Jackie asked me to come over and help her with plans for Caroline’s wedding. Mr. George Trescher, a well-known party planner who was coming over to help her, brought Robert Isabell. When we began getting into the details, like tablecloths and flowers, the two men were suggesting such things as a ceiling in the tent decorated with cellophane ribbons. I interrupted and said, “You can’t have that; she has to have real silk ribbons.” As the discussion went on, the next question was tablecloths. They suggested rather garish colors. Again, I interrupted and said, “No. She has to have well-designed cotton or linen cloth in pastel colors that could be made by Tillets.”
Robert looked at me in a questioning way and later told me he had said to Mr. Trescher, “Who is this woman telling Mrs. Kennedy what to do?”
Mr. Isabell was in charge of the flowers. In my first conversation with him he gave me ideas of his designs and how he was going to use the flowers. His questioning and demeanor changed to a friendly manner. He seemed to recognize that I knew flowers. This event turned out very well and happy for everyone. Later in the week [after the wedding], Mr. Isabell sent me the most attractive package including the details of the wedding beautifully put together and a nice note thanking me for my help.

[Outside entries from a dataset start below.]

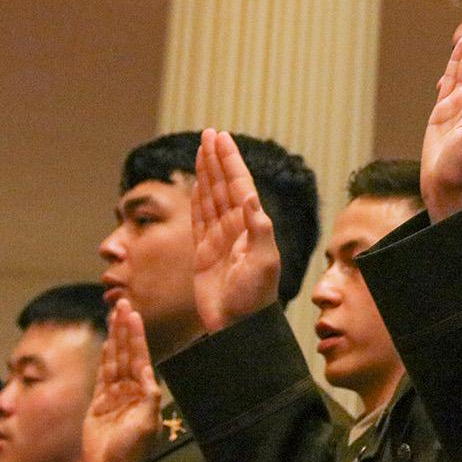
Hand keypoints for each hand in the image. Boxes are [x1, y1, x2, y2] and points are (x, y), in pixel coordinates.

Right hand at [82, 299, 161, 461]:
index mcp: (143, 393)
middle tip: (123, 302)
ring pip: (114, 360)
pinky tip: (106, 344)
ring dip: (114, 338)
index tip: (133, 314)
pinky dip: (104, 359)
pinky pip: (102, 377)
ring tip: (114, 315)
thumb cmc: (131, 455)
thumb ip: (149, 400)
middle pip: (126, 352)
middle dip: (125, 328)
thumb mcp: (146, 427)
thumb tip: (151, 374)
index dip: (135, 335)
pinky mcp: (99, 406)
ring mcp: (114, 397)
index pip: (139, 357)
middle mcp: (130, 391)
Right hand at [192, 128, 279, 331]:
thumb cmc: (255, 298)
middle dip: (217, 159)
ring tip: (203, 149)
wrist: (238, 327)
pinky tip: (197, 183)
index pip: (239, 185)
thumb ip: (259, 230)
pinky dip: (197, 198)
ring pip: (211, 198)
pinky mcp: (204, 253)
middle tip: (210, 134)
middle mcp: (236, 228)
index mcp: (251, 227)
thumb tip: (252, 199)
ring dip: (207, 173)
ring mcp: (219, 239)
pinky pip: (199, 218)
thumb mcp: (264, 263)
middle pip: (224, 185)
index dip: (230, 161)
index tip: (221, 138)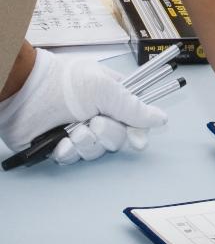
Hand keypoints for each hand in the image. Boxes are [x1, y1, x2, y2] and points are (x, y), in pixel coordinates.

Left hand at [0, 49, 166, 164]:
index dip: (137, 131)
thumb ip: (134, 108)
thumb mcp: (106, 90)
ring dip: (87, 142)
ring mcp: (79, 130)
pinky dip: (69, 151)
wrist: (25, 94)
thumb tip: (160, 118)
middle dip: (107, 134)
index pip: (134, 118)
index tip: (137, 140)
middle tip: (95, 122)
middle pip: (118, 139)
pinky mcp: (61, 146)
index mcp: (111, 96)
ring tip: (74, 130)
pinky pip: (74, 159)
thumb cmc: (64, 84)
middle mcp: (97, 114)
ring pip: (97, 151)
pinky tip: (62, 141)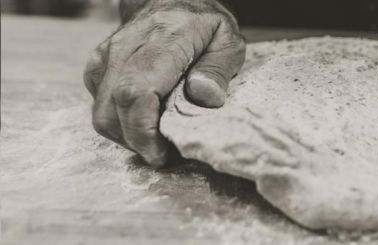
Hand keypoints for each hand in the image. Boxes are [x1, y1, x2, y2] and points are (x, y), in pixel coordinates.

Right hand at [83, 0, 244, 166]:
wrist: (171, 1)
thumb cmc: (203, 24)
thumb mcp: (227, 41)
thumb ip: (217, 70)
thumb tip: (204, 97)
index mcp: (162, 40)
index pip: (136, 91)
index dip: (143, 130)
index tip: (161, 153)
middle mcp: (126, 48)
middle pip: (112, 108)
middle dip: (136, 142)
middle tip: (165, 154)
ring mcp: (107, 57)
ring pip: (101, 113)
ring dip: (128, 136)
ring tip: (158, 140)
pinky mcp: (98, 68)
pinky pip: (100, 106)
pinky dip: (120, 124)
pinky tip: (146, 123)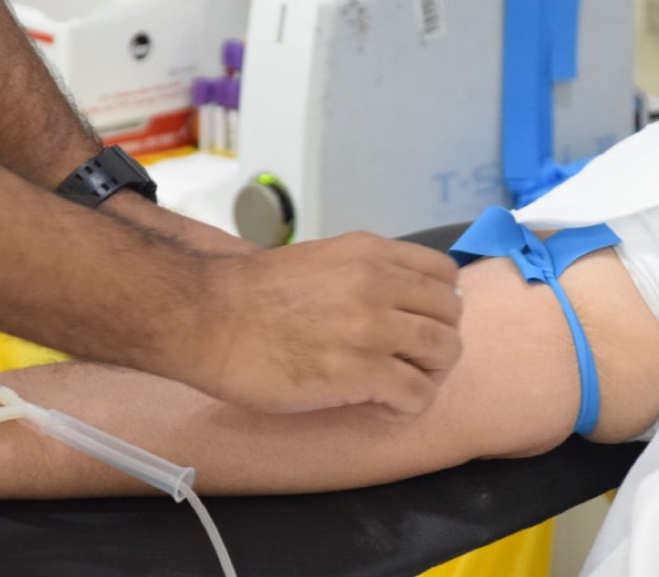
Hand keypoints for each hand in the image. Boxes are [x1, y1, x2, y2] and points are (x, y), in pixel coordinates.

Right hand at [187, 232, 462, 419]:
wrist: (207, 317)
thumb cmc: (249, 295)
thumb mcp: (319, 262)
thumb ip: (362, 275)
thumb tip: (394, 303)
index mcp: (369, 253)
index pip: (445, 274)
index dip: (438, 306)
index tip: (416, 325)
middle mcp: (378, 283)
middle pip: (451, 315)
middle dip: (435, 344)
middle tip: (407, 363)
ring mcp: (372, 327)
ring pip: (444, 353)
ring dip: (426, 376)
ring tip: (394, 387)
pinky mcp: (361, 371)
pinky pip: (418, 393)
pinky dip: (406, 406)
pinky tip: (377, 406)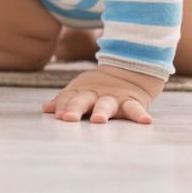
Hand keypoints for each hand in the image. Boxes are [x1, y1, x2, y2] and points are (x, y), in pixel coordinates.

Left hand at [42, 66, 164, 123]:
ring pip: (106, 104)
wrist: (128, 72)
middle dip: (74, 108)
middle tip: (68, 118)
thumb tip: (45, 109)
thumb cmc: (98, 89)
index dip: (62, 106)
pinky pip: (135, 109)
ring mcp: (113, 99)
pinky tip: (146, 121)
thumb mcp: (80, 91)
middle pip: (83, 100)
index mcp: (81, 93)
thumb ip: (64, 100)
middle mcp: (95, 95)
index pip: (68, 98)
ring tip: (98, 119)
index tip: (56, 115)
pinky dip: (140, 115)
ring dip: (102, 111)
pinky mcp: (131, 102)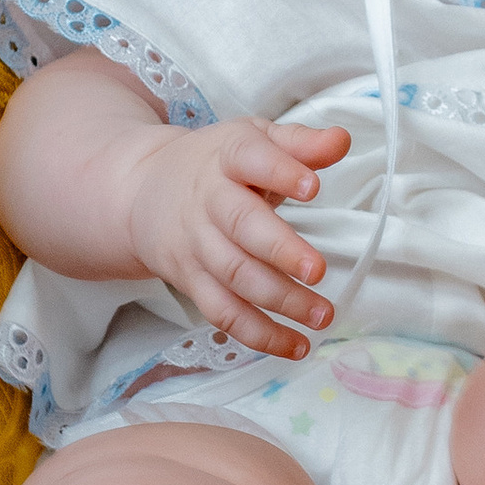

In 1999 I was staying with my daughter, Eliza. It was the first Christmas away from Virginia since Paul had died. On Christmas Eve Eliza opened the back door to the porch and said, “Mums, there is a big box out here with your name.” We brought it in and opened it. It was filled with dozens of lilies of the valley and violets. The card inside read, “Happy Christmas and much love, Robert Isabell.”
When I was in New York he came up for a drink. “Can I be your special friend?” he asked me. He was attractive, charming and full of fun. That was the start of a wonderful relationship. Each day we shared thoughts and happenings. We had endless imagination as life went on. As I grew into my late 90s, we planned what he would do to carry on.
I talked to him in Southampton over the Fourth of July. As a child, I had lived many years in Southampton and sang in the choir of the Dune Church. He always went to visit the church when he was there and said prayers. Very late Saturday night he called on his way back to New York. He was very tired and always needed to get back to his own bed in New York.
We laughed often at the thought of being 50 years apart and still enjoying life’s thoughts together.